For me writing has been about those things mentioned, but, likely, most of all, it’s been about ‘musing and fusing’, finding pieces of me on and between the lines, and about honesty and purgation…
We write about what we believe in, whether it comes out in a character, something someone says, or the world we create. It’s a cathartic experience, because even though it isn’t a public statement, we are expressing something about ourselves that we are not afraid to stand by.
Great post Jane, and very well received. You are definitely an author.
I have felt the same as you (naked) about “coming out” as a writer. Even though I have a blog and some of you have found it, I have still not admitted to my family or even my Facebook friends my little addiction because I fear their non-acceptance. I have submitted and had rejected a novel to several publishers. While that stings it doesn’t hurt the way rejection from people I know and respect would. Yet still I write, hoping one day to get that acceptance and recognition.
It took quite a bit of courage on my part to ask my teenage children to read my book, to see what they thought of it. I have never shown any of my stuff to my husband because he is the one person I couldn’t bear not to impress. And he doesn’t ever read fantasy. I never told my family that I scribbled, never told them I was submitting a book to publishers, never mentioned it at all until a publisher accepted it. You are exactly right, that the approval of people you don’t care about at a personal level doesn’t mean much, but getting the approval of the ones closest to you is what it’s all about.
Being naked can be fun! But I agree it is so hard to make that first move and show your work to someone. In the early days I was writing whilst staying with friends. My friend (from school days) wanted to know what I was doing and I showed her, reluctantly, and she read it for a while and then said that my writing didn’t sound like me! She knew me as someone to mess about and laugh with and discuss heavy political issues and here I was writing crime! It put me off for years and I never showed anyone 9except my husband) what I’d written until two years ago. I think I now know what she meant about not sounding like me, but now I think I do. Go for it Steve. Jane R.
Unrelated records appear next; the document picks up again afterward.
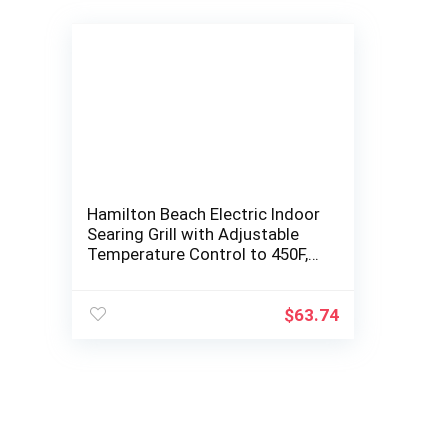
Hamilton Beach Electric Indoor
Searing Grill with Adjustable
Temperature Control to 450F,
Removable Nonstick Grate,
118…
$
63.74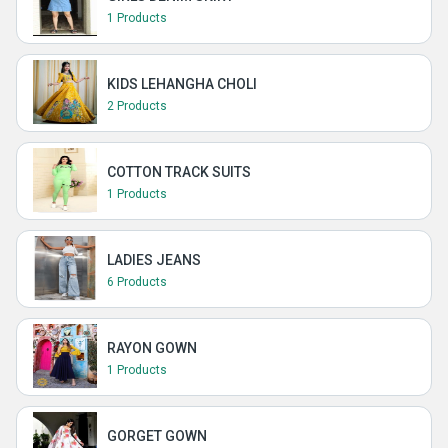
1 Products
KIDS LEHANGHA CHOLI
2 Products
COTTON TRACK SUITS
1 Products
LADIES JEANS
6 Products
RAYON GOWN
1 Products
GORGET GOWN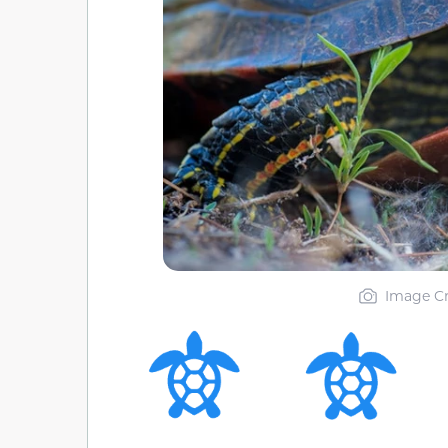
Image Cr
I had a similar sort of reaction from my mother when I showed her my first efforts. I can hear you cringe. Of course, nobody in their right mind shows their mother what they’ve been writing. She didn’t coment, just smiled and said: ‘Why don’t you write about…’ I never showed her anything else.
I am sure they have no idea of the impact that little smile has or the subtle change of topic. It is huge! You have to wonder how many writers, artists and musicians have fallen by the way-side due to that smile or polite lack of interest. We will never know and they’ll never know if they could have been…….whatever.
I am just at the beginning of my journey from writer to author. This really helped me put it in perspective. My dream is less best seller and more cult following of people that love my work.
The important part is the dream. Once you have set your target, getting there will be that much easier. I think it’s very important to listen to what readers tell you. We aren’t usually in a position to decide what works, we’re too close to it. Part of the battle is learning to listen, nest part is acting upon it. Glad you got something out of the post.